Meena Kuruvilla: The doyen of adoption

Child rights panel member facilitated 5,000 adoptions

Update: 2016-07-26 01:25 GMT
Meena Kuruvilla

KOZHIKODE: State Commission for Protection of Child Rights (SCPCR) member Meena Kuruvilla has a unique distinction of having facilitated more than 5,000 adoptions in the state over a period of 20 years. Ms Kuruvilla was the state coordinator of Adoption Coordination Agency, the central government-licensed agency to promote legal adoption for two decades and the first programme manager of State Adoption Resource Agency (SARA).

"In those days, there were fewer couples and more children. Now the situation has just been reversed," says Ms Kuruvilla. According to SARA, there are only 55 legally-fit-for-adoption children in the 17 centres of specialised adoption agencies in Kerala whereas 625 prospective couples are in the waiting.

"The social stigma towards adoption has vanished. Earlier, it was Hindu couples who mostly came. Now couples from all community come," she noted. Ms Kuruvilla says that now couples visit adoption centres much earlier, even two years after marriage. "Attitude is paramount. Once a prospective mother came to see a child, the child urinated on her dress resulting in a quick response from the woman that she was her child henceforth. That kind of emotional bonding is necessary," she said.

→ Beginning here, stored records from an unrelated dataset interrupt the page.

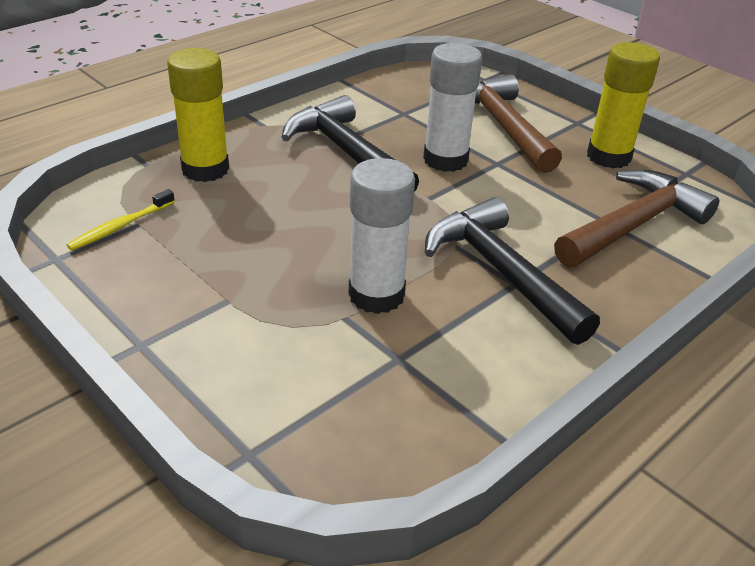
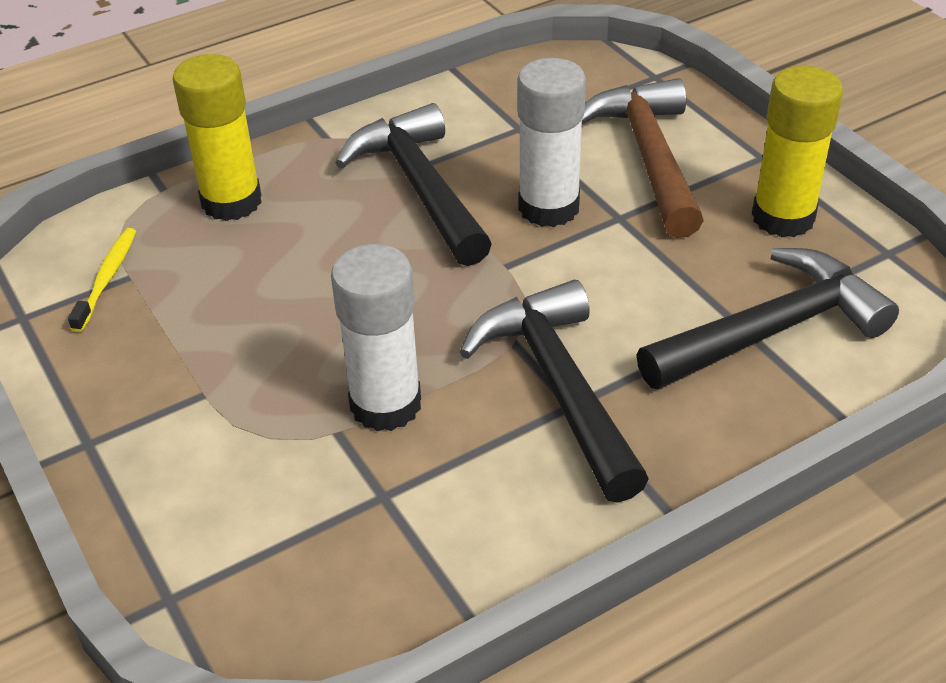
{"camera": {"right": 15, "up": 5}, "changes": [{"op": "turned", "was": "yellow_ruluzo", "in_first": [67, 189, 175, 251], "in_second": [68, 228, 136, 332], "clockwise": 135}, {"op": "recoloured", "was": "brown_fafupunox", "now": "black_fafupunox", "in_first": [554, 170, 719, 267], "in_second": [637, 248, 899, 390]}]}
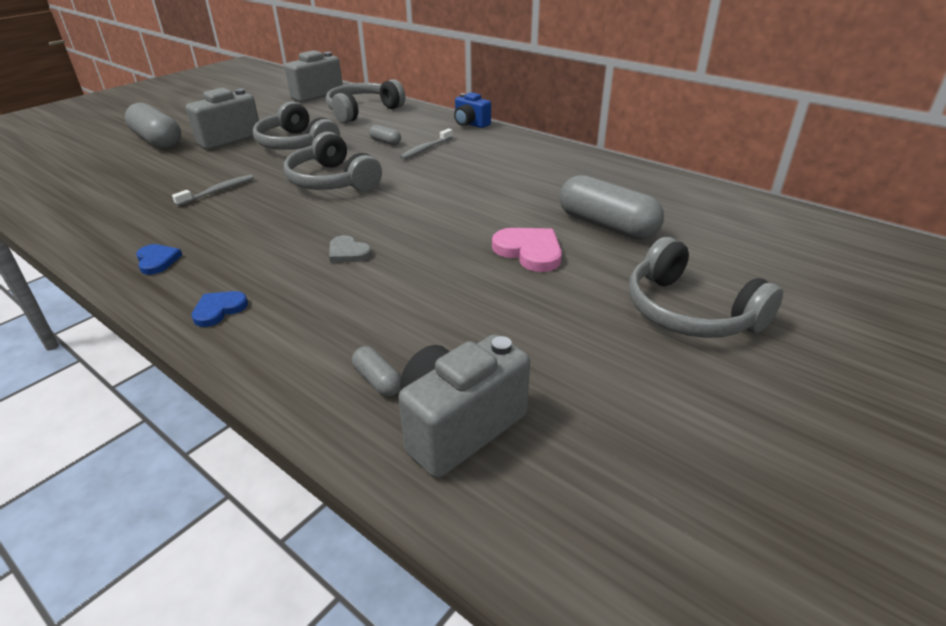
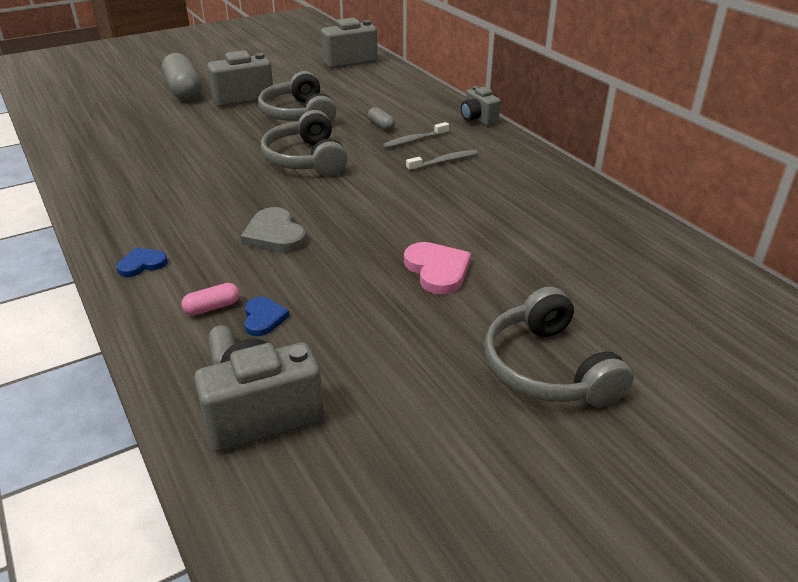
{"camera": {"right": 20, "up": 0}, "changes": [{"op": "moved", "was": "blue_teberik", "in_first": [136, 244, 182, 275], "in_second": [244, 297, 290, 336]}, {"op": "moved", "was": "grey_ruluzo", "in_first": [172, 175, 254, 206], "in_second": [406, 150, 478, 171]}, {"op": "removed", "was": "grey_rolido", "in_first": [326, 79, 405, 123]}, {"op": "resized", "was": "grey_teberik", "in_first": [329, 235, 372, 262], "in_second": [241, 207, 306, 252], "ratio": 1.59}, {"op": "recoloured", "was": "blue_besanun", "now": "grey_besanun", "in_first": [454, 92, 491, 128], "in_second": [461, 86, 501, 126]}, {"op": "removed", "was": "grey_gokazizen", "in_first": [559, 175, 664, 240]}, {"op": "added", "now": "pink_gokazizen", "in_second": [181, 283, 240, 315]}]}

Another important reminder for the couple is that they must reveal the child that he or she is adopted. There are close to 60 childless couple who became biological parents after the adoption. "The joyful family ambience since the entry of a child might have positively affected the mind of the couple," she said.

Their grievances include the social stigma they face in the society, enormous financial loss due to the IVF treatment and going through the mental agony. K.N Gopalan Nair, general secretary of Kerala Adoptive Family Association, says family get-together functions of adopted children held annually provided an excellent level of peer support and confidence to the children when they grew up.